Two-current locomotives with the type designation 69 E, series ES 499.1 started serial production in 1984 and ČSD purchased 237 of them. The experience and advantageousness of the introduction of two-current locomotives led to considerations about the transitionability of locomotives to the neighbouring former German Democratic Republic, where a single-phase 15 kV, 16 2/3 Hz system had been introduced since the beginning of the electrification of the lines.
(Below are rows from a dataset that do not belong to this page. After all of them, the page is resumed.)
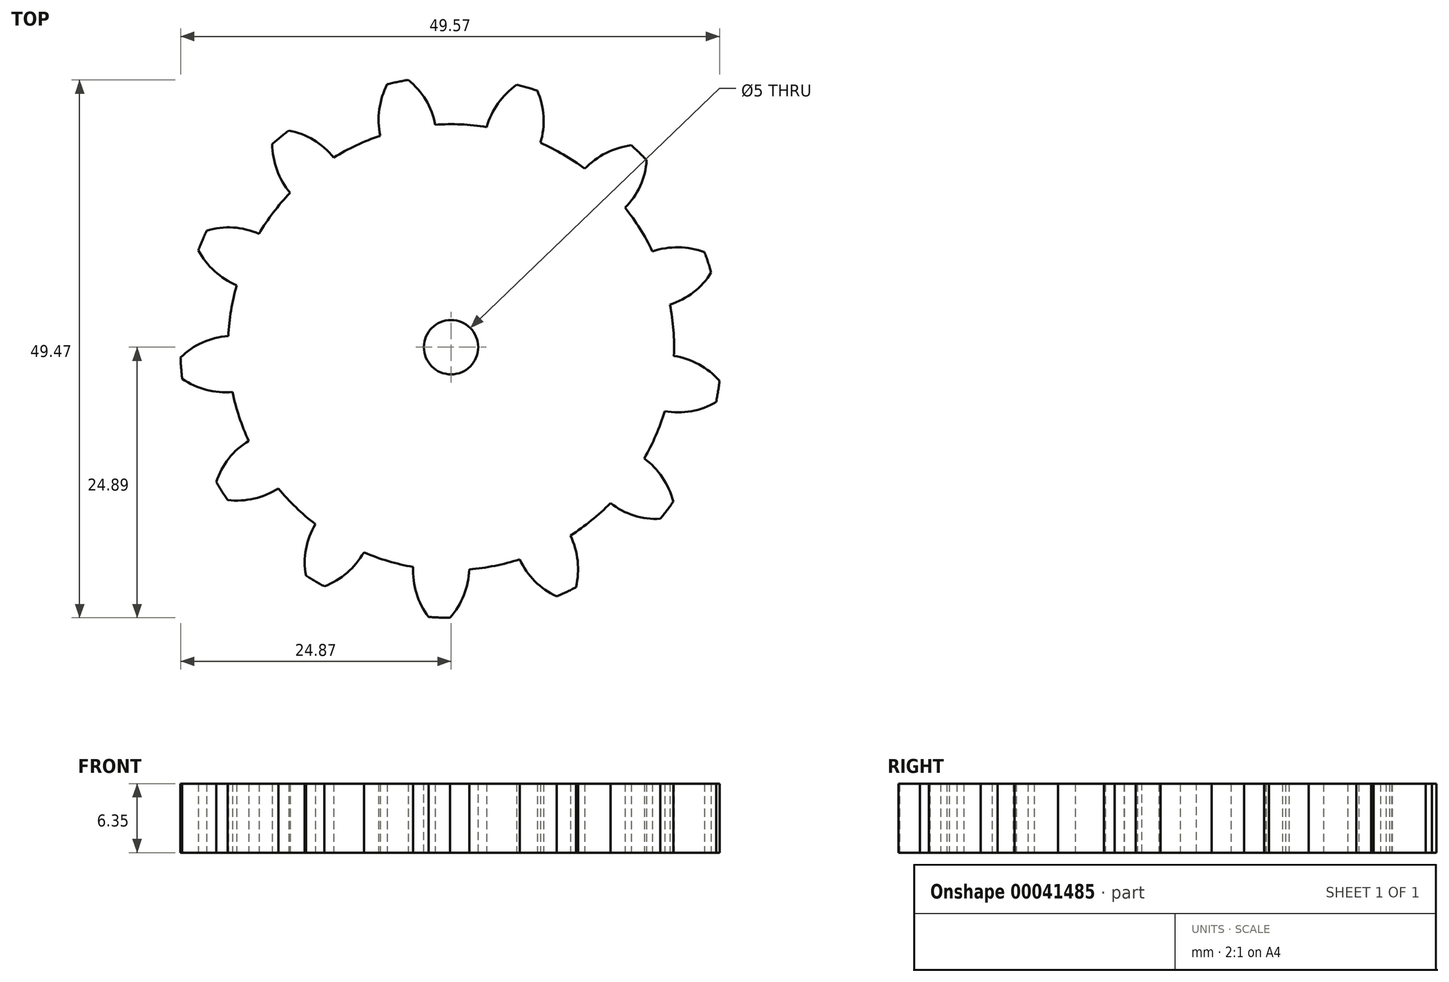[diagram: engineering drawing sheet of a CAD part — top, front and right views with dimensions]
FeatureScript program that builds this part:
annotation { "Feature Type Name" : "Feature", "Feature Type Description" : "" }
export const myFeature = defineFeature(function(context is Context, id is Id, definition is map)
    precondition{}
    {
        {
            var Q0;
            Q0=qCreatedBy(makeId("Top.planeOp"),FACE);
            var sketch = newSketch(context, id + "F0", { "sketchPlane" : qUnion([Q0])});
            skCircle(sketch, "E0", {"center": v(0, 0) * mm, "radius": 25.4 * mm, "construction": true});
            skCircle(sketch, "E1", {"center": v(0, 0) * mm, "radius": 24.9 * mm});
            skCircle(sketch, "E2", {"center": v(0, 0) * mm, "radius": 22.13 * mm, "construction": true});
            skCircle(sketch, "E3", {"center": v(0, 0) * mm, "radius": 20.9 * mm, "construction": true});
            skLineSegment(sketch, "E4", {"start": v(0, 20.9) * mm, "end": v(0, 25.4) * mm, "construction": true});
            skLineSegment(sketch, "E5", {"start": v(-6.36, 24.6) * mm, "end": v(-5.23, 20.23) * mm, "construction": true});
            skLineSegment(sketch, "E6", {"start": v(-5.23, 20.23) * mm, "end": v(0, 22.13) * mm, "construction": true});
            skLineSegment(sketch, "E7", {"start": v(-13.83, 20.7) * mm, "end": v(-14.11, 21.12) * mm});
            skLineSegment(sketch, "E8", {"start": v(0, 22.13) * mm, "end": v(6.63, 24.52) * mm, "construction": true});
            skLineSegment(sketch, "E9", {"start": v(10.24, 18.22) * mm, "end": v(3.9, 21.78) * mm, "construction": true});
            skCircle(sketch, "E10", {"center": v(10.24, 18.22) * mm, "radius": 7.26 * mm});
            skLineSegment(sketch, "E11", {"start": v(3.9, 21.78) * mm, "end": v(4.4, 24.5) * mm, "construction": true});
            skLineSegment(sketch, "E12", {"start": v(15.28, 19.65) * mm, "end": v(13.58, 17.47) * mm, "construction": true});
            skLineSegment(sketch, "E13", {"start": v(10.13, 22.74) * mm, "end": v(9, 20.21) * mm, "construction": true});
            skLineSegment(sketch, "E14", {"start": v(3.9, 21.78) * mm, "end": v(10.13, 22.74) * mm, "construction": true});
            skLineSegment(sketch, "E15", {"start": v(13.58, 17.47) * mm, "end": v(10.13, 22.74) * mm, "construction": true});
            skCircle(sketch, "E16", {"center": v(0, 0) * mm, "radius": 20.5 * mm});
            skLineSegment(sketch, "E17", {"start": v(5.68, 19.55) * mm, "end": v(3.26, 20.25) * mm, "construction": true});
            skLineSegment(sketch, "E18", {"start": v(9, 20.21) * mm, "end": v(8.5, 20.25) * mm});
            skLineSegment(sketch, "E19", {"start": v(8.5, 20.25) * mm, "end": v(1.77, 20.83) * mm, "construction": true});
            skCircle(sketch, "E20", {"center": v(1.77, 20.83) * mm, "radius": 6.75 * mm});
            skLineSegment(sketch, "E21", {"start": v(5.68, 19.55) * mm, "end": v(7.21, 24.82) * mm, "construction": true});
            skLineSegment(sketch, "E22", {"start": v(9, 20.21) * mm, "end": v(3.9, 21.78) * mm, "construction": true});
            skSolve(sketch);
        }
        {
            var Q0;
            {var subQ0=sQuery(id+"F0.wireOp",EDGE,"E20");var subQ3=sQuery(id+"F0.wireOp",EDGE,"E10");var subQ4=makeQuery(id+"F0.imprint","INTERSECT",VERTEX,{"disambiguationData":[OD(1.0)],"derivedFrom":[subQ3,subQ0]});Q0=makeQuery(id+"F0.imprint","IMPRINT",FACE,{"disambiguationData":[TD([[makeQuery(id+"F0.imprint","IMPRINT",EDGE,{"disambiguationData":[TD([[subQ4,-1.0]])],"derivedFrom":subQ3}),-1.0]])]});}
            var Q1;
            {var subQ0=sQuery(id+"F0.wireOp",EDGE,"E20");var subQ3=sQuery(id+"F0.wireOp",EDGE,"E10");var subQ4=makeQuery(id+"F0.imprint","INTERSECT",VERTEX,{"disambiguationData":[OD(1.0)],"derivedFrom":[subQ3,subQ0]});Q1=makeQuery(id+"F0.imprint","IMPRINT",FACE,{"disambiguationData":[TD([[makeQuery(id+"F0.imprint","IMPRINT",EDGE,{"disambiguationData":[TD([[subQ4,-1.0]])],"derivedFrom":subQ3}),1.0]])]});}
            var Q2;
            {var subQ1=sQuery(id+"F0.wireOp",EDGE,"E16");var subQ3=sQuery(id+"F0.wireOp",EDGE,"E10");var subQ5=makeQuery(id+"F0.imprint","INTERSECT",VERTEX,{"disambiguationData":[OD(0.0)],"derivedFrom":[subQ3,subQ1]});Q2=makeQuery(id+"F0.imprint","IMPRINT",FACE,{"disambiguationData":[TD([[makeQuery(id+"F0.imprint","IMPRINT",EDGE,{"disambiguationData":[TD([[subQ5,-1.0]])],"derivedFrom":subQ3}),1.0]])]});}
            var Q3;
            {var subQ1=sQuery(id+"F0.wireOp",EDGE,"E16");var subQ3=sQuery(id+"F0.wireOp",EDGE,"E10");var subQ5=makeQuery(id+"F0.imprint","INTERSECT",VERTEX,{"disambiguationData":[OD(0.0)],"derivedFrom":[subQ3,subQ1]});Q3=makeQuery(id+"F0.imprint","IMPRINT",FACE,{"disambiguationData":[TD([[makeQuery(id+"F0.imprint","IMPRINT",EDGE,{"disambiguationData":[TD([[subQ5,-1.0]])],"derivedFrom":subQ3}),-1.0]])]});}
            var Q4;
            {var subQ0=sQuery(id+"F0.wireOp",EDGE,"E20");var subQ3=makeQuery(id+"F0.imprint","IMPRINT",VERTEX,{"derivedFrom":subQ0});Q4=makeQuery(id+"F0.imprint","IMPRINT",FACE,{"disambiguationData":[TD([[makeQuery(id+"F0.imprint","IMPRINT",EDGE,{"disambiguationData":[TD([[subQ3,-1.0]])],"derivedFrom":subQ0}),1.0]])]});}
            extrude(context, id + "F1", {"entities" : qUnion([Q0, Q1, Q2, Q3, Q4]), "depth" : 6.35 * mm});
        }
        {
            var Q0;
            Q0=makeQuery(id+"F1.opExtrude","SWEPT_BODY",BODY,{"disambiguationData":[OSD([sQuery(id+"F0.wireOp",EDGE,"E1"),sQuery(id+"F0.wireOp",EDGE,"E10"),sQuery(id+"F0.wireOp",EDGE,"E16"),sQuery(id+"F0.wireOp",EDGE,"E20")])]});
            var Q1;
            Q1=makeQuery(id+"F1.opExtrude","CAP_EDGE",EDGE,{"disambiguationData":[OSD([sQuery(id+"F0.wireOp",EDGE,"E16")])],"isStart":false});
            circularPattern(context, id + "F2", {"operationType" : NewBodyOperationType.ADD, "entities" : qUnion([Q0]), "axis" : qUnion([Q1]), "angle" : 360 * degree, "instanceCount" : round(13), "equalSpace" : true});
        }
        {
            var Q0;
            {var subQ0=makeQuery(id+"F1.opExtrude","CAP_FACE",FACE,{"disambiguationData":[OSD([sQuery(id+"F0.wireOp",EDGE,"E1"),sQuery(id+"F0.wireOp",EDGE,"E10"),sQuery(id+"F0.wireOp",EDGE,"E16"),sQuery(id+"F0.wireOp",EDGE,"E20")])],"isStart":false});Q0=makeQuery(id+"F2.boolean.opBoolean","MERGE",FACE,{"derivedFrom":[subQ0,makeQuery(id+"F2.opPattern","COPY",FACE,{"derivedFrom":subQ0,"instanceName":"1"}),makeQuery(id+"F2.opPattern","COPY",FACE,{"derivedFrom":subQ0,"instanceName":"2"}),makeQuery(id+"F2.opPattern","COPY",FACE,{"derivedFrom":subQ0,"instanceName":"3"}),makeQuery(id+"F2.opPattern","COPY",FACE,{"derivedFrom":subQ0,"instanceName":"4"}),makeQuery(id+"F2.opPattern","COPY",FACE,{"derivedFrom":subQ0,"instanceName":"5"}),makeQuery(id+"F2.opPattern","COPY",FACE,{"derivedFrom":subQ0,"instanceName":"6"}),makeQuery(id+"F2.opPattern","COPY",FACE,{"derivedFrom":subQ0,"instanceName":"7"}),makeQuery(id+"F2.opPattern","COPY",FACE,{"derivedFrom":subQ0,"instanceName":"8"}),makeQuery(id+"F2.opPattern","COPY",FACE,{"derivedFrom":subQ0,"instanceName":"9"}),makeQuery(id+"F2.opPattern","COPY",FACE,{"derivedFrom":subQ0,"instanceName":"10"}),makeQuery(id+"F2.opPattern","COPY",FACE,{"derivedFrom":subQ0,"instanceName":"11"}),makeQuery(id+"F2.opPattern","COPY",FACE,{"derivedFrom":subQ0,"instanceName":"12"})]});}
            var sketch = newSketch(context, id + "F3", { "sketchPlane" : qUnion([Q0])});
            skCircle(sketch, "E23", {"center": v(0, 0) * mm, "radius": 2.5 * mm});
            skSolve(sketch);
        }
        {
            var Q0;
            Q0=makeQuery(id+"F3.imprint","IMPRINT",FACE,{"disambiguationData":[TD([[makeQuery(id+"F3.imprint","IMPRINT",EDGE,{"derivedFrom":sQuery(id+"F3.wireOp",EDGE,"E23")}),1.0]])]});
            extrude(context, id + "F4", {"entities" : qUnion([Q0]), "operationType" : NewBodyOperationType.REMOVE, "oppositeDirection" : true, "depth" : 25.4 * mm});
        }
    });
A prototype for the German railways was produced in 1988 and a series of 21 locomotives in 1991. In 1991, the production of a series of 14 locomotives with the type designation 76 E, series 372 ČSD, began for ČSD. Based on the experience with the locomotives type 69 E and 71 E, ČSD ordered a series of locomotives 98 E and 99 E, but the locomotives type 99 E, series 163 were not financially covered by ČSD and 51 locomotives only left the company in 1995. The private Italian railway company Ferovie Nord Milano was also interested in nine of these locomotives, but they were modified according to the customer’s wishes.

With the development of public transport and environmental requirements, the demand for trolleybuses increased. Until 1958, assembly took place in Pilsen-Doudlevce, but by government decree, production was transferred to Ostrov nad Ohří. The reason for this was the desire to introduce alternative production and create alternative jobs in Ostrov to replace the reduced mining activity in the region. The type 8 Tr trolleybus started to be produced in Pilsen, but its production was terminated in 1961 in Ostrov. In that year, production of the new Type 9 Tr started in Ostrov, which achieved considerable popularity with customers. It was in the production program until 1981, of course with many modernisation modifications. The majority of the more than 7,000 vehicles headed abroad. The successor of the trusty “nine” became the “fourteen”, whose last car left the plant’s gates in 1999. The demand for a high-capacity vehicle led to the construction of the articulated ŠKODA SANOS trolleybuses and the type 15 Tr, which was produced until 1998. After the year 2000, trolleybus production returned to Pilsen.

In the 1990s, production of the last series of 82 E locomotives for the then Commonwealth of Independent States (formerly the USSR) was completed and a contract for the modernisation and repair of old locomotives for both ČSD and Russia was accepted. A significant part of the locomotive factory’s production capacity was also used for the reconstruction and modernisation of Prague’s metro trains. The trams of most transport companies in the Czech Republic were being modernised and the three-section low-floor tram project ŠKODA 03 T was launched, which marked a breakthrough in the previously highly-specialised production of electric locomotives. A prototype was built in 1997 under the trade name ASTRA, and series production began a year later. In addition to Czech cities, Portland and Tacoma also expressed interest in ŠKODA trams, laying the foundations for further tram exports in the following period. Another completely new product in 1994 was the suburban electric double deck unit of the 471 series for ČD with an aluminium alloy cabinet, produced in cooperation with ČKD Vagonka, now ŠKODA VAGONKA Ostrava.

After 1989, ŠKODA transformed from a state-owned company into a joint-stock company, not only by seeking an optimal production programme, but also by expanding its business contacts and seeking markets other than the previously-preferred markets of the former Soviet Union countries, which had collapsed after 1989.  In this situation, Škoda proceeded to diversify its production programme from the core business of manufacturing railway rolling stock to the field of urban public transport. Since the end of the 1990s, the extensive modernisation of metro vehicles has been underway, followed by the production of modern low-floor trams, locomotives, trolleybuses and electrical units.